The Michigan House of Representatives on Oct. 29 approved a Senate resolution that will allow the state to resume spending on the Common Core State Standards, ending a review of the standards that began earlier this year, the Associated Press reported. The Senate approved the resolution on Oct. 24. 

House members approved the Senate language on a voice vote, as did their colleagues in the upper chamber, meaning that there's no way to track who exactly voted yes and who voted no. The resolution does not require any further approval from Gov. Rick Snyder, a Republican, but if it did, it would almost certainly receive it, since Snyder is a vocal supporter of the common core. The resolution re-emphasizes the control local school districts maintain over curriculum and other decisions about what happens in classrooms.

Michigan is one of two states, along with Indiana, that have in some way hedged or initiated a review of the standards this year. Michigan GOP Rep. Tom McMillin at first introduced a bill to stop the standards in 2013, but when that bill failed to get traction, he changed his tactics and introduced the spending-freeze language into the state's budget. (Snyder did not have a line-item veto to eliminate this provision.) The resolution's passage means a defeat for McMillin and others in Michigan who testified at length against the standards late in the summer. 

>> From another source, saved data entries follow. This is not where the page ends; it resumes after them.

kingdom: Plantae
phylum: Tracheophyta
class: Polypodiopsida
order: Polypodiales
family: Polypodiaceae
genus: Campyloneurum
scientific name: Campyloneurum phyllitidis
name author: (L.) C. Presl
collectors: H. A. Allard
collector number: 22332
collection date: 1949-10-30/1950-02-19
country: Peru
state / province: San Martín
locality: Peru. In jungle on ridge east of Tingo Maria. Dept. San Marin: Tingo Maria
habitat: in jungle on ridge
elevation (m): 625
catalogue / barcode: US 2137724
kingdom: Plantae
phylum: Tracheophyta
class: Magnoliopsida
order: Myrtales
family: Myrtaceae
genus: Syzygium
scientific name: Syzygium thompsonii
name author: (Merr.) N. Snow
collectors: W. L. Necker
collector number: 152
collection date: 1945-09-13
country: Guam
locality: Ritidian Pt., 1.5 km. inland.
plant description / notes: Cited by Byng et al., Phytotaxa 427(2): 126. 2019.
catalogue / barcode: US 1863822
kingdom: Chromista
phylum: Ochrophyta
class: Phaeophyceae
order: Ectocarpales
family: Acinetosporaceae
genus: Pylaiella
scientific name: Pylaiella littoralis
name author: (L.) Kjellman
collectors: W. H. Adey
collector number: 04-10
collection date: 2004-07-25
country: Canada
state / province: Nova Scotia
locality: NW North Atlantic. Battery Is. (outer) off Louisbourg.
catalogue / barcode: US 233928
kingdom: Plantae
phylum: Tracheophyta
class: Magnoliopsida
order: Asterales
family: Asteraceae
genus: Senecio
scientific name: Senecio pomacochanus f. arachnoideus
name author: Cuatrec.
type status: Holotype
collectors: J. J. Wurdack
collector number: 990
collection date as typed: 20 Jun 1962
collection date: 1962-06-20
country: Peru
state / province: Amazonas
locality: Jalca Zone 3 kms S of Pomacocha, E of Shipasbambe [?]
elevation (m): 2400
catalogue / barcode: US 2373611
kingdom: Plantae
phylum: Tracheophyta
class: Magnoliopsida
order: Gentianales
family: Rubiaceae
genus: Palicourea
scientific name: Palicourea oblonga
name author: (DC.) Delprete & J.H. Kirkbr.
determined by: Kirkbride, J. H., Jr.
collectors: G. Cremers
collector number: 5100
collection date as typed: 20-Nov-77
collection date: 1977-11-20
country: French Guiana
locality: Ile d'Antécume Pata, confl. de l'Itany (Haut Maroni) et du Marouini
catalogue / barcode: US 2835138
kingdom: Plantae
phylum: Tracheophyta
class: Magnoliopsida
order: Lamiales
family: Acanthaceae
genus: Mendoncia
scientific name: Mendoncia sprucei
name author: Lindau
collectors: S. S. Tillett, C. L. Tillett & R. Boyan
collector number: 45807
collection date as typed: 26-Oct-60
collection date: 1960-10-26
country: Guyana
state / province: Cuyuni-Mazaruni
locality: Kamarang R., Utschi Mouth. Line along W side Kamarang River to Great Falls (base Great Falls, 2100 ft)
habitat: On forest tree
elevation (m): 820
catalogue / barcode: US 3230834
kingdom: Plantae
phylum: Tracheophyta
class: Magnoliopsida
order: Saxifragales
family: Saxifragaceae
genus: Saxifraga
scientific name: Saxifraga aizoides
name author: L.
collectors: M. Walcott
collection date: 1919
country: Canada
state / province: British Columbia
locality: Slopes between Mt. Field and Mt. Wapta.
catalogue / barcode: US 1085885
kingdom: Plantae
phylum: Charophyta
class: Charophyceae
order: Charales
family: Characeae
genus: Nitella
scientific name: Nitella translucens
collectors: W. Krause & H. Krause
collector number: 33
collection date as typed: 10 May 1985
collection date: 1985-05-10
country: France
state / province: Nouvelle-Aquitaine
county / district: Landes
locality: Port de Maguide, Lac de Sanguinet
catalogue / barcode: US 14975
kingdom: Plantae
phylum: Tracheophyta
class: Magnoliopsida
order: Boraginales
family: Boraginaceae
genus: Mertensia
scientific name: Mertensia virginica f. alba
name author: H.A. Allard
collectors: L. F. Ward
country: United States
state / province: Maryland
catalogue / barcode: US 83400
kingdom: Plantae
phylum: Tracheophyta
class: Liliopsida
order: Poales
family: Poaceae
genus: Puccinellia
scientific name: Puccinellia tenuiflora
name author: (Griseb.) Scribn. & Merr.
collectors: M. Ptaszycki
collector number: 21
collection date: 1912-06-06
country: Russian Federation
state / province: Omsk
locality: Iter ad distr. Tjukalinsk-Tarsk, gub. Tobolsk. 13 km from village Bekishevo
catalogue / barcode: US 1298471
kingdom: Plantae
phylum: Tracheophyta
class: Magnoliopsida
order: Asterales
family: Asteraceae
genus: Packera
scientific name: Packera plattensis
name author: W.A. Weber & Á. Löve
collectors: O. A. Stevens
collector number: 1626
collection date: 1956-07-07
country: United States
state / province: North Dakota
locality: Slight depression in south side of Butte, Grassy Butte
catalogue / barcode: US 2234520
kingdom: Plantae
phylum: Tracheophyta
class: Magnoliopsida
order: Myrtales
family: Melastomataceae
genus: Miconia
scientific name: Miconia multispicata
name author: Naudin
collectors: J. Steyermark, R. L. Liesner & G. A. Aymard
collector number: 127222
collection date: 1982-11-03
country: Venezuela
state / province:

Speaking about the resolution for a separate story I'm working on, Michigan Board of Education President John Austin said: "The clarifications were more re-assertions of what the common core was and was not already."

Indiana's state school board still has to hold a vote on whether to essentially re-adopt the standards or adopt new ones—the state's relationship with the standards is complicated. A recent report from state legislators on the panel did not include an official recommendation to keep or drop the common core.